> [What you need to do]:
Answer these questions from the article on haze after DSAEK eye surgery:
1. On what date was the article accepted?
2. What tool was used to separate the graft from the stroma?
3. What does the text give as one suggested cause of the hazy layer?

> [Excerpt]:
*****

|Year : 2020 | Volume
| Issue : 1 | Page : 174-176
Surgical management of post-Descemet stripping automated endothelial keratoplasty interface haze associated with interface deposits
George D Kymionis1, Nafsika Voulgari1, George A Kontadakis2, Dimitrios Mikropoulos3, Aleksandra Petrovic1, Konstantinos Droutsas4
1 Department of Ophthalmology, University of Lausanne, Jules-Gonin Eye Hospital, Fondation Asile des aveugles, Lausanne, Switzerland, Switzerlan
2 Department of Ophthalmology, University of Lausanne, Jules-Gonin Eye Hospital, Fondation Asile des aveugles, Lausanne, Switzerland; Ophthalmology Department, Faculty of Medicine, University of Crete, Heraklion, Greece
3 3rd University Department of Ophthalmology, AHEPA Hospital, Thessaloniki, Greece
4 First Department of Ophthalmology, National and Kapodistrian University of Athens, Athens, Greece
|Date of Submission||19-May-2019|
|Date of Acceptance||21-Aug-2019|
|Date of Web Publication||19-Dec-2019|
Prof. George D Kymionis
Hôpital Ophtalmique Jules Gonin, 15 avenue de France, Lausanne - 1002
Source of Support: None, Conflict of Interest: None
We describe an effective technique for the management of graft–host interface haze associated with interface deposits after Descemet-stripping automated endothelial keratoplasty (DSAEK) with bimanual irrigation/aspiration. A Tan marginal dissector was used to separate the graft from the stroma in the nasal two-thirds of the graft–host interface. The aspiration handpiece was inserted in the interface through the nasal side-port corneal incision and a separate irrigation tip was placed in the anterior chamber (AC) through the temporal corneal paracentesis. Meticulous rinsing of the two-thirds of the interface area and the AC was performed. At the end of the procedure, air was injected into the AC to float the donor graft against the host stromal bed and facilitate graft adherence. Postoperative anterior segment optical coherence tomography and slit-lamp examination confirmed elimination of the interface haze–deposits and a well-attached graft. An improvement in visual acuity was noted.
Keywords: Descemet-stripping automated endothelial keratoplasty, DSAEK complications, interface deposits, interface haze, surgical management
|How to cite this article:|
Kymionis GD, Voulgari N, Kontadakis GA, Mikropoulos D, Petrovic A, Droutsas K. Surgical management of post-Descemet stripping automated endothelial keratoplasty interface haze associated with interface deposits. Indian J Ophthalmol 2020;68:174-6
|How to cite this URL:|
Kymionis GD, Voulgari N, Kontadakis GA, Mikropoulos D, Petrovic A, Droutsas K. Surgical management of post-Descemet stripping automated endothelial keratoplasty interface haze associated with interface deposits. Indian J Ophthalmol [serial online] 2020 [cited 2020 Nov 28];68:174-6. Available from: https://www.ijo.in/text.asp?2020/68/1/174/273273
Descemet-stripping automated endothelial keratoplasty (DSAEK) has emerged as the leading treatment modality for the surgical management of corneal endothelial dysfunction. Recognized complications include graft dislocation, rejection, pupillary block, epithelial downgrowth, and interface problems. Post-DSAEK interface haze is a relatively infrequent sequala that leads to compromise of postoperative visual acuity and, if persistent, to repeat surgery. One of the suggested potential mechanisms underlying the origin of this interface opacity is retained ophthalmic viscosurgical device (OVD).,,,, Herein, we describe a technique of bimanual irrigation and aspiration of the graft–host interface for the surgical management of post-DSAEK interface haze probably due to residual OVD.

*****

> [Source material]:
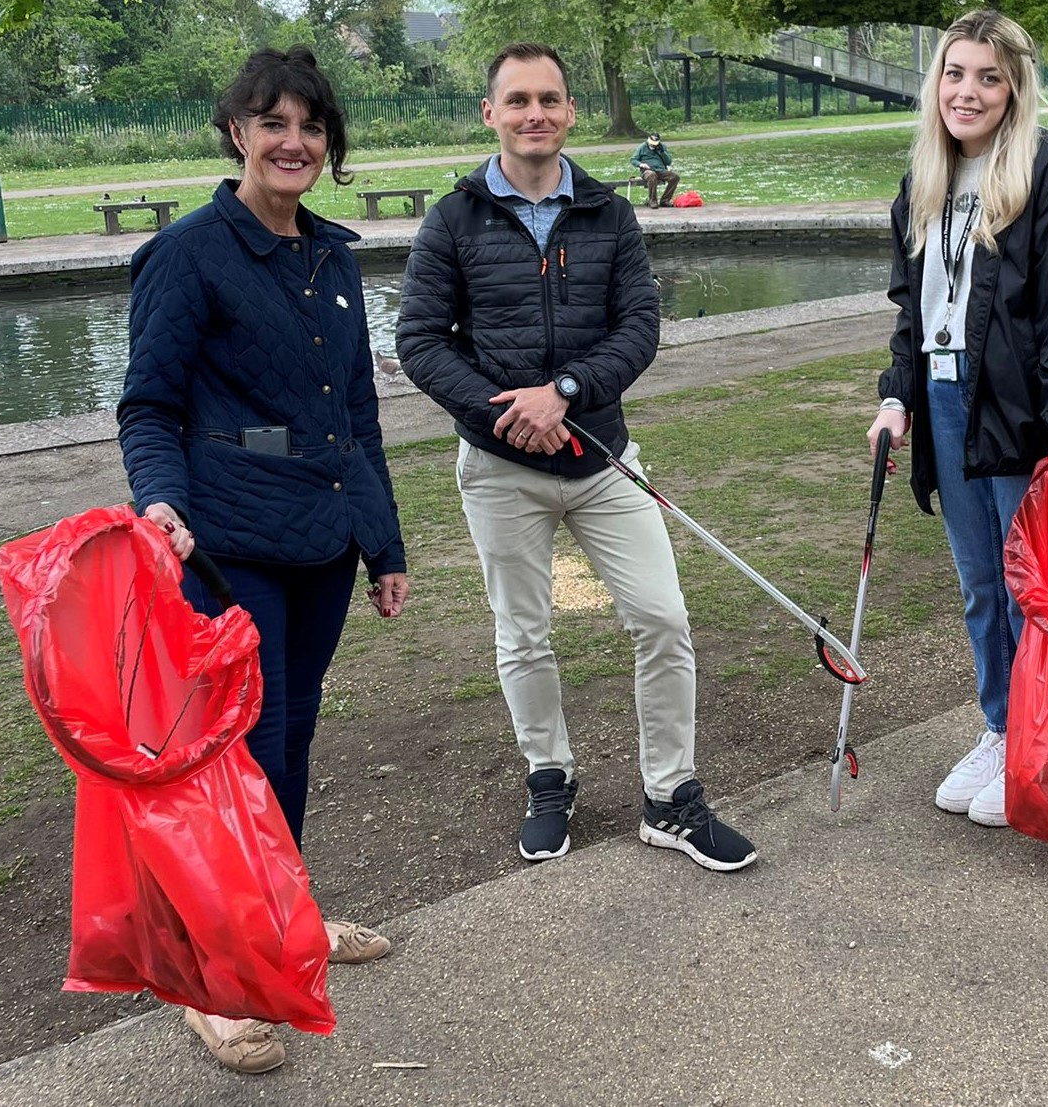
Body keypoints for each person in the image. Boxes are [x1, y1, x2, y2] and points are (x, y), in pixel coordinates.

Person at [117, 45, 410, 1075]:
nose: (294, 141)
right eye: (272, 122)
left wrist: (385, 544)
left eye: (312, 126)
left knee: (286, 746)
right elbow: (149, 405)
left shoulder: (330, 256)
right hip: (227, 547)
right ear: (235, 132)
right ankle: (213, 985)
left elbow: (356, 417)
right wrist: (160, 502)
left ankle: (281, 920)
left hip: (321, 546)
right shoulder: (190, 254)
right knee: (233, 760)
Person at [396, 42, 756, 873]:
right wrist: (509, 413)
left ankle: (670, 795)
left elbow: (639, 327)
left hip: (601, 457)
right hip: (498, 466)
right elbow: (420, 340)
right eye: (517, 100)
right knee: (523, 632)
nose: (535, 114)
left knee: (662, 616)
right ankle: (548, 775)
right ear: (490, 113)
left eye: (550, 99)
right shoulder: (453, 218)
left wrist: (561, 389)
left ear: (569, 112)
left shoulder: (607, 211)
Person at [864, 11, 1048, 829]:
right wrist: (896, 395)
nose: (967, 92)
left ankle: (1043, 744)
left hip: (1017, 408)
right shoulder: (924, 180)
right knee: (979, 587)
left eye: (988, 77)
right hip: (940, 399)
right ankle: (1003, 728)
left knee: (1028, 588)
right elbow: (914, 307)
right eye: (954, 74)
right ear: (935, 84)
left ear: (1014, 89)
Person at [630, 131, 680, 208]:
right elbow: (633, 160)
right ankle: (653, 201)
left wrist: (662, 152)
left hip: (661, 170)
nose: (652, 145)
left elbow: (668, 162)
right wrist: (641, 164)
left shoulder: (662, 147)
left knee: (675, 177)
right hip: (647, 171)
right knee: (652, 175)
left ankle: (665, 200)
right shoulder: (642, 147)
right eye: (651, 142)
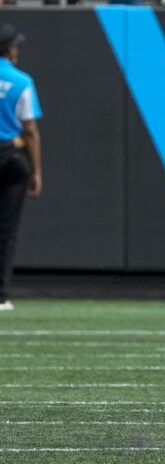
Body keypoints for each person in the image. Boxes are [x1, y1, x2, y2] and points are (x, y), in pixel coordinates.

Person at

*****

> [Result of the task]:
1. 21-Aug-2019
2. A Tan marginal dissector
3. Retained ophthalmic viscosurgical device (OVD)